Brent crude futures fell 8 cents, or 0.1%, to $77.12 a barrel by 0101 GMT. U.S. WTI crude futures were down 13 cents, or 0.2%, at $72.19 a barrel.
Both benchmarks closed at their lowest level since July 6 in the previous session, with WTI seeing four consecutive days of declines.
Voluntary output cuts of about 2.2 million barrels per day (bpd) for the first quarter of 2024 by the Organization of the Petroleum Exporting Countries and allies such as Russia (OPEC+) have failed to support market sentiment, amid scepticism over whether the cuts would be implemented in full.
The cuts include an extension of Saudi and Russian voluntary cuts of 1.3 million bpd.
Comments from Russian deputy prime minister Alexander Novak that OPEC+ was "ready to take additional actions to eliminate speculation and volatility" did not significantly influence market sentiment.

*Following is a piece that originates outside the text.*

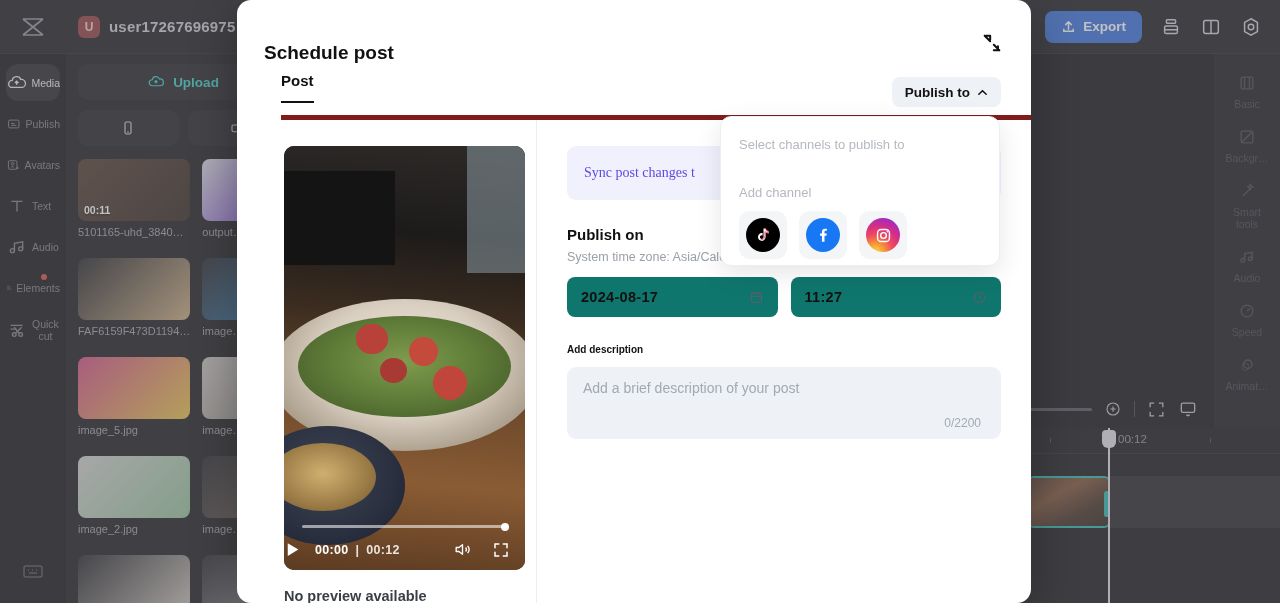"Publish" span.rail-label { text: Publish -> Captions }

Russian President Vladimir Putin is set to visit key OPEC members Saudi Arabia and the United Arab Emirates on Wednesday for talks that are expected to include oil market cooperation.
Bearish sentiment has also been driven by concerns over China's economic health.
On Tuesday, rating agency Moody's lowered the outlook on China's A1 rating to negative from stable, citing "increased risks related to structurally and persistently lower medium-term economic growth and the ongoing downsizing of the property sector".
China will release preliminary trade data, including crude oil import data, on Thursday.
In the U.S., crude oil and fuel inventories rose in the week to Dec. 1, according to market sources citing American Petroleum Institute figures on Tuesday.
Crude stocks increased by 594,000 barrels, the sources said on condition of anonymity. Gasoline stockpiles gained by 2.8 million barrels, while distillate inventories rose nearly 1.9 million barrels.
U.S. government data on inventories is due on Wednesday.